Die Beteiligten streiten um die Wirksamkeit einer Entscheidung der beklagten Landesverbände der Pflegekassen, die diese ohne das Einvernehmen mit dem klagenden überörtlichen Träger der Sozialhilfe getroffen haben.

Die beklagten Pflegekassenverbände sprachen in einer Sitzung am 24.06.1996 unter anderem dem A.heim M. , einer von der Diözese Regensburg betriebenen vollstationären Pflegeeinrichtung, den Bestandsschutz nach § 73 Abs. 3 Satz 2 SGB XI in der Fassung des Artikel 1 Pflegeversicherungsgesetz vom 26.05.1994, Bundesgesetzblatt I 1014, ab. Anwesend waren hierbei zwei Vertreter des Klägers, die gegen diese Entscheidung votierten. Das fehlende Einvernehmen wurde in der Niederschrift festgehalten. Dem Träger des Pflegeheims gegenüber wurde die Ablehnung mit Bescheid vom 13.06.1996 ausgesprochen.

Mit Schreiben vom 16.06.1999 machte der Kläger gegenüber den Beklagten die Unwirksamkeit der Ablehnung geltend. Nachdem diese die Rechtskraft der Entscheidung geltend gemacht hatten, hat der Kläger am 11.08.1999 Klage erhoben und beantragt, die Beklagten zu verurteilen, die Entscheidung vom 24.06.1996 zurückzunehmen und den Bestandsschutz für die Zeit vom 01.07.1996 bis 30.11.1996 festzustellen. Die Entscheidung sei ohne sein Einvernehmen erfolgt und deshalb rechtswidrig gewesen.

Das Sozialgericht hat die Klage mit Urteil vom 06.12.2000 abgewiesen. Zwar habe die Entscheidung nach § 73 Abs. 3 Satz 2 SGB XI nicht ohne das Einvernehmen des Klägers getroffen werden können, nach der Konfliktlösungsregelung des § 81 Abs. 1 Satz 3 SGB XI habe der Kläger jedoch überstimmt werden können.

Mit seiner Berufung beantragt der Kläger, das Urteil des Sozialgerichts Landshut vom 06.12.2000 aufzuheben und die Beklagten zu verpflichten, ihre Entscheidung hinsichtlich der Ablehnung des Bestandsschutzes für das A.heim in M. zurückzunehmen und den Bestandsschutz für die Zeit vom 01.07. bis 30.11.1996 festzustellen.

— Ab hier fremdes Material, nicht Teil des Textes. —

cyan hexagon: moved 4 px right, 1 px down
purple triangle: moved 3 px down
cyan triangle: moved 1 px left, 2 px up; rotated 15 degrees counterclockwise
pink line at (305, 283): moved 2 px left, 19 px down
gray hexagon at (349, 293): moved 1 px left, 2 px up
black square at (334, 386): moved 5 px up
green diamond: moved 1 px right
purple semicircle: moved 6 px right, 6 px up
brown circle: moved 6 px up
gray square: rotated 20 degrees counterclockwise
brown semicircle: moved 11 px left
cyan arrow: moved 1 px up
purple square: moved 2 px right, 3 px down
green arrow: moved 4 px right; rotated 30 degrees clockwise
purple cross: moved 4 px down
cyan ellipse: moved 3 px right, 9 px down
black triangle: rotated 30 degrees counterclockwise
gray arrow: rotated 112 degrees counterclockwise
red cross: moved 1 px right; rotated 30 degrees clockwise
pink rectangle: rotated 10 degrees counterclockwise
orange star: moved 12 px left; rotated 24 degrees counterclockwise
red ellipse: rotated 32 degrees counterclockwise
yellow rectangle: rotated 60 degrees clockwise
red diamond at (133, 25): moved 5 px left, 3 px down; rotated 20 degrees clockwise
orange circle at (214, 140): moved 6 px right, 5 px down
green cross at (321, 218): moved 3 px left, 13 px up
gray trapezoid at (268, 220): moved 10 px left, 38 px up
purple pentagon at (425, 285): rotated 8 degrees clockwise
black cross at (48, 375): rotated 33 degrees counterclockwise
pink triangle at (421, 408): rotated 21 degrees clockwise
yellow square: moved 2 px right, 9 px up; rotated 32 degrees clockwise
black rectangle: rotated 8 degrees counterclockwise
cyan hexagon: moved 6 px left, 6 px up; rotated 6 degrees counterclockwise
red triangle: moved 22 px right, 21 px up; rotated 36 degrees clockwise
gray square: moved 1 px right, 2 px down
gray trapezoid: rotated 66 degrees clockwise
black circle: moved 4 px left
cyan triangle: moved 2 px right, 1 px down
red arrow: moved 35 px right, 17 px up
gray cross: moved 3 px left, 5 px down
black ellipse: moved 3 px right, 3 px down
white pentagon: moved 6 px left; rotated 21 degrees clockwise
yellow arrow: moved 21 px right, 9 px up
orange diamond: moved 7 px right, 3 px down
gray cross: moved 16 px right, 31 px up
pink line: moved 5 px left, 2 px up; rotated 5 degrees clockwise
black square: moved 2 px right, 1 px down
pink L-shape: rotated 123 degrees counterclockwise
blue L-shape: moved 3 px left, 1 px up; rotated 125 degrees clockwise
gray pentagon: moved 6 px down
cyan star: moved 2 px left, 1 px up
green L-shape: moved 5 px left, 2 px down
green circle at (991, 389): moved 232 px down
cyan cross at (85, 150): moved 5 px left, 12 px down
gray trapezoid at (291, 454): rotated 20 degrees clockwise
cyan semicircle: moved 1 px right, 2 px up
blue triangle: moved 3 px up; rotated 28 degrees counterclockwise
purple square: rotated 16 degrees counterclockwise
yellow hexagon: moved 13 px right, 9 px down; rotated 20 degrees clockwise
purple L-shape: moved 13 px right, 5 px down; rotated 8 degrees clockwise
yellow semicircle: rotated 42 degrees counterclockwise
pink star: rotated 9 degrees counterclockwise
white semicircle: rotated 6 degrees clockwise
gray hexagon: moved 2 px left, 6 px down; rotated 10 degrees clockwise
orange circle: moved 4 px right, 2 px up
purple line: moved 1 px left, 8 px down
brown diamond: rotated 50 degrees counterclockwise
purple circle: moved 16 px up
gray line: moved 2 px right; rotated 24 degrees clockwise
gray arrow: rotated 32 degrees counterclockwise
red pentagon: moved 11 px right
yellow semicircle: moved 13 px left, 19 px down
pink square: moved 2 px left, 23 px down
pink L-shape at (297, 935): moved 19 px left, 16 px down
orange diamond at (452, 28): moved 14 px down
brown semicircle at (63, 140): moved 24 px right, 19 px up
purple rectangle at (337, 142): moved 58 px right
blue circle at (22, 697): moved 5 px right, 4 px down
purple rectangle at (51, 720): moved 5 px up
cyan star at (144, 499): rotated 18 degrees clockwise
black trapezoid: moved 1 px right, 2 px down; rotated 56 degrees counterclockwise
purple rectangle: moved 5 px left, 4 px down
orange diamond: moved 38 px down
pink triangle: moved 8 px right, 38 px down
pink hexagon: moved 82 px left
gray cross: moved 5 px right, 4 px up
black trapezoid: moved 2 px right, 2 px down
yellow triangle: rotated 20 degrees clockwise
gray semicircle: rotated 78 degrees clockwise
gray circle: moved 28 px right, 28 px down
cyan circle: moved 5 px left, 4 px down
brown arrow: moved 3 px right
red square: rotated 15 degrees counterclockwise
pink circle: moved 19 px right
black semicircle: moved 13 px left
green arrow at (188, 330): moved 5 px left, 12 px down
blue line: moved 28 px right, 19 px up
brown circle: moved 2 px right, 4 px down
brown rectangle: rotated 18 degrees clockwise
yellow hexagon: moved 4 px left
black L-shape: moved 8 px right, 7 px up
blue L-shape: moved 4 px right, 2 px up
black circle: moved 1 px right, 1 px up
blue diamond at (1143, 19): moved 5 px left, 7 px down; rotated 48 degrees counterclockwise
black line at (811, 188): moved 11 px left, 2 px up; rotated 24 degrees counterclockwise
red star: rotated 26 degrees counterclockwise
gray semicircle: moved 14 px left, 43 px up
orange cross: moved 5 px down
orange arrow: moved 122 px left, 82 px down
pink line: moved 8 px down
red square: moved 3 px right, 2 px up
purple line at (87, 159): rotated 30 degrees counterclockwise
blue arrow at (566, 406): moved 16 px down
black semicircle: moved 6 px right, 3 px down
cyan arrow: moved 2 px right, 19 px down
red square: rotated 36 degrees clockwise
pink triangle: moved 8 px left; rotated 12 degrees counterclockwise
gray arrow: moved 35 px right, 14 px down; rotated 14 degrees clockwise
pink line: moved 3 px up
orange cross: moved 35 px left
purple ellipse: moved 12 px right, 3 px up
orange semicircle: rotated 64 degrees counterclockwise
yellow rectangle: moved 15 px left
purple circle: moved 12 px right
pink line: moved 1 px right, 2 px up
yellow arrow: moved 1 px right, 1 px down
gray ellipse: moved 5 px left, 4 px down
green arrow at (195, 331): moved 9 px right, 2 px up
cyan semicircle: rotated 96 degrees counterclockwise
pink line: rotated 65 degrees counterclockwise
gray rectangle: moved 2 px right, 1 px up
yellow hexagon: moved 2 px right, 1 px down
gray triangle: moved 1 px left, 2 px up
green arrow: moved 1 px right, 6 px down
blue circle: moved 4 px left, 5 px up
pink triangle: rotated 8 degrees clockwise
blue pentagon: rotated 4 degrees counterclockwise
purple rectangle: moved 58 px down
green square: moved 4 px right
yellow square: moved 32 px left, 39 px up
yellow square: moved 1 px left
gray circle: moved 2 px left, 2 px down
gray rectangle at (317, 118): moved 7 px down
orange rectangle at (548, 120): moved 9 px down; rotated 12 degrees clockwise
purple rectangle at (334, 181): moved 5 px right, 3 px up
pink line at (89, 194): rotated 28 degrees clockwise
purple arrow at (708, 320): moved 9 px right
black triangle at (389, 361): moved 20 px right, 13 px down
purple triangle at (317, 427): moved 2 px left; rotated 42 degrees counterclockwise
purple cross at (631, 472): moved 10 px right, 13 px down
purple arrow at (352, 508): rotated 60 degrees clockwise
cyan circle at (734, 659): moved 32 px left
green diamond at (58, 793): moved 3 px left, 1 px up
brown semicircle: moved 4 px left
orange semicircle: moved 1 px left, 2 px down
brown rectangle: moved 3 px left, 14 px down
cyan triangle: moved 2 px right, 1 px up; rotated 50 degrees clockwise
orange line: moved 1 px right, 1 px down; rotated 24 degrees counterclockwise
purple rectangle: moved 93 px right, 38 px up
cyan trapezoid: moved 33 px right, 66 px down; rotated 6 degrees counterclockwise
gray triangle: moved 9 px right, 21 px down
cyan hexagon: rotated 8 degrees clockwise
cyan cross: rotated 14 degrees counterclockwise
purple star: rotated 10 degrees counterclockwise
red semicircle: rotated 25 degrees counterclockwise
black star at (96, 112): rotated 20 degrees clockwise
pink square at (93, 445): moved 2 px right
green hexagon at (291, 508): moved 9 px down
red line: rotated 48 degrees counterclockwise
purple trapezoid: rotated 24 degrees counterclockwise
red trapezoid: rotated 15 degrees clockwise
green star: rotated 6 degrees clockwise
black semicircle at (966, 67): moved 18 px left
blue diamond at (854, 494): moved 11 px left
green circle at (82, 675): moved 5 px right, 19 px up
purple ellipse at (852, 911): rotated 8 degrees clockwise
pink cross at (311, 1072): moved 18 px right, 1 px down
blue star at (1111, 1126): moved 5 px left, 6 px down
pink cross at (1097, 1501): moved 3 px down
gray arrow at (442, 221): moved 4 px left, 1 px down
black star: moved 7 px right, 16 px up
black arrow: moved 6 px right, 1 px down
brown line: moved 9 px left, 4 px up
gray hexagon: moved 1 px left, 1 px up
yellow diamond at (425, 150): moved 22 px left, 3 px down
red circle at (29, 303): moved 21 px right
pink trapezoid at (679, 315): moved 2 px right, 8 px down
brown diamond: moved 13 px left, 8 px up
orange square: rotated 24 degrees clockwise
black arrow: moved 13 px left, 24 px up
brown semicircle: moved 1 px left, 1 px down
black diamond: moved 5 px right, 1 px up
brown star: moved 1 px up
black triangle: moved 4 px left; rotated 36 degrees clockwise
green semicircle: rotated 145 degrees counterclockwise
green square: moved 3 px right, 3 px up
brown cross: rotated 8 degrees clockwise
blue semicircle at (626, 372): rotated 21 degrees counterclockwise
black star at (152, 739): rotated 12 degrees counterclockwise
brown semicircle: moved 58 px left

Er ist der Meinung, die Entscheidung ohne sein Einvernehmen sei nichtig und eine Klagefrist deshalb nicht einzuhalten. Sofern dies anders zu sehen sei, gälten die Vorschriften der §§ 53 ff SGB X wie beim Abschluß von Versorgungsverträgen. Es wäre dann in entsprechender Anwendung des § 182 BGB seine Zustimmung erforderlich gewesen und die ohne diese Zustimmung erfolgte Entscheidung unwirksam.

Die Beklagten beantragen, die Berufung zurückzuweisen.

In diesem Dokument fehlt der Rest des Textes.